Four ways data can help society’s most vulnerable

By Alteryx

Interview with Jordan Barker, Director of Sales Engineering, Asia Pacific and Japan, Alteryx.

Anthropologist Margaret Mead once said that the first sign of civilisation was compassion, demonstrated in a healed femur. The femur is the longest bone in the body. Without modern medicine, it would have taken a long time and dedicated caregiving to heal.

Today, governments play a big role in helping the vulnerable get back up on their feet. Many have turned to analytics to find those who have fallen through the cracks and design targeted interventions.

Jordan Barker, Director of Sales Engineering, Asia Pacific and Japan at analytics company Alteryx, shares four ways governments use data to help citizens in need.

1. Improve location planning

Geospatial mapping and analytics can help authorities find the best locations for social support facilities. For instance, a Canada-based health data science company used demographic data to improve food bank locations.

The company used Alteryx’s platform to look at citizens’ age, gender, and income. It then pulled in data on road networks and the overlapping support systems that already exist. This allowed it to place food banks right where the greatest needs were.

This service could be helpful in Singapore. A 2019 hunger report from The Food Bank Singapore reported that 3000 people rely on food bank services, Barker says. “I can only imagine during the pandemic that this number has risen due to unemployment and economic downturn,” he adds.

One food bank, run by Jamiyah Singapore, saw a sharp rise in the number of families seeking assistance in the pandemic. This trend will likely continue even as the economy begins to recover, as families will need time to find jobs, The Straits Times reported.

The gaps in Singapore’s food support network have led to food waste and inefficiencies, but data can help. The country doesn’t yet have a central database to track who is receiving food from support groups, CNA revealed last year. Some households get multiple meals, while others barely receive enough.

Authorities could use analytics to plan for aged care facilities as well. They could choose to set them up in areas with a higher density of elderly, while taking into account transportation routes, Barker notes.

2. Map malaria hotspots

As we’ve learned in the past year, data is crucial when tackling public health crises. Barker points to the success of analytics in reigning in the spread of malaria, a “longer term public health crisis the world has learned to deal with”.
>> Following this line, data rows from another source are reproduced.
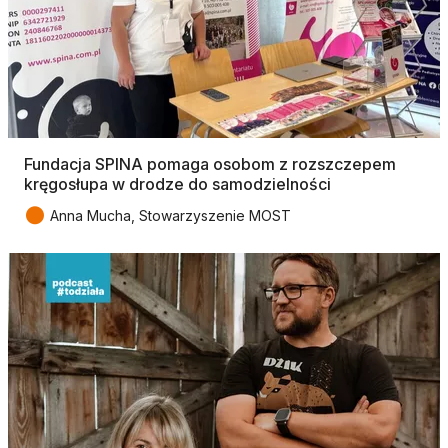
Fundacja SPINA pomaga osobom z rozszczepem
kręgosłupa w drodze do samodzielności
●
Anna Mucha, Stowarzyszenie MOST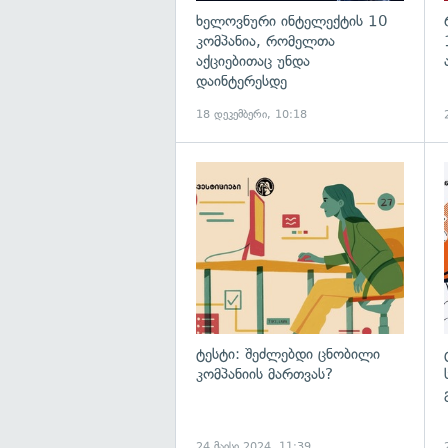
ხელოვნური ინტელექტის 10
კომპანია, რომელთა
აქციებითაც უნდა
დაინტერესდე
18 დეკემბერი, 10:18
ტესტი: შეძლებდი ცნობილი
კომპანიის მართვას?
24 მაისი 2024, 11:39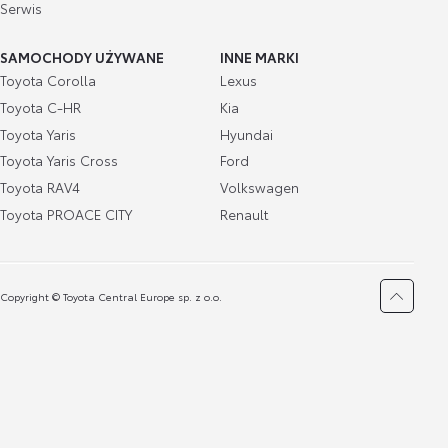
Serwis
SAMOCHODY UŻYWANE
INNE MARKI
Toyota Corolla
Lexus
Toyota C-HR
Kia
Toyota Yaris
Hyundai
Toyota Yaris Cross
Ford
Toyota RAV4
Volkswagen
Toyota PROACE CITY
Renault
Copyright © Toyota Central Europe sp. z o.o.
Zambia has used Alteryx’s services to better understand the spread of malaria in the country. The disease is the leading cause of death in young children in Africa.
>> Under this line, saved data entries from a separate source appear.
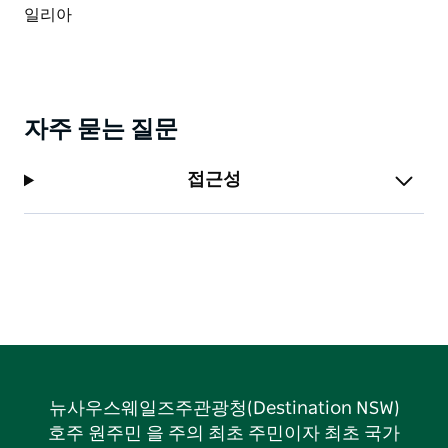
자주 묻는 질문
접근성
뉴사우스웨일즈주관광청(Destination NSW)
호주 원주민 을 주의 최초 주민이자 최초 국가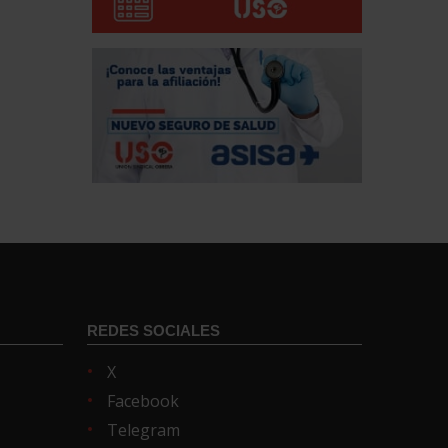
REDES SOCIALES
X
Facebook
Telegram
Health authorities worked with PATH, a global health nonprofit, to track transmissions between people and locations in near to real time. “The geospatial capabilities within Alteryx allowed them to connect the dots between those people,” he explains.

Authorities could monitor where infection rates were increasing, automatically predict malaria cases and roll out counter measures at a community level.
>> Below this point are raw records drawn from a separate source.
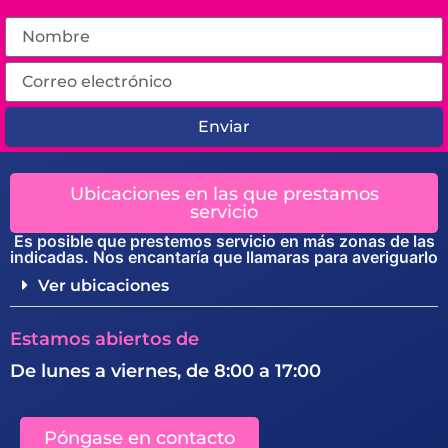
Enviar
Ubicaciones en las que prestamos
servicio
Es posible que prestemos servicio en más zonas de las
indicadas. Nos encantaría que llamaras para averiguarlo
Ver ubicaciones
Estamos abiertos de
De lunes a viernes, de 8:00 a 17:00
Póngase en contacto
3. Financial assistance for job seekers

Saudi Arabia uses data to match job seekers to financial assistance more efficiently. Alteryx’s Analytic Process Automation platform combs through millions of data points each month and identifies the individuals who need help. This has sped up the process by 90 per cent, Barker shares.

Alteryx has also allowed the government to provide schemes that would be most helpful. Public officials can evaluate different schemes based on the duration of financial aid or the target demographics to find the most suitable programmes for each citizen.

4. Manage employee stress

Public servants face immense pressure in a pandemic to bring the nation out of the clutches of the crisis. Governments need to monitor their employees’ well-being and stress levels to provide support where needed.

Alteryx offers analytic tools that can help with this. Employers can map employee schedules, shifts and workloads with a risk score to predict employees most at risk for quitting. They can then design targeted training or support programmes.

Governments work to serve even the most vulnerable. Analytics can help officials find and reach those who are most in need.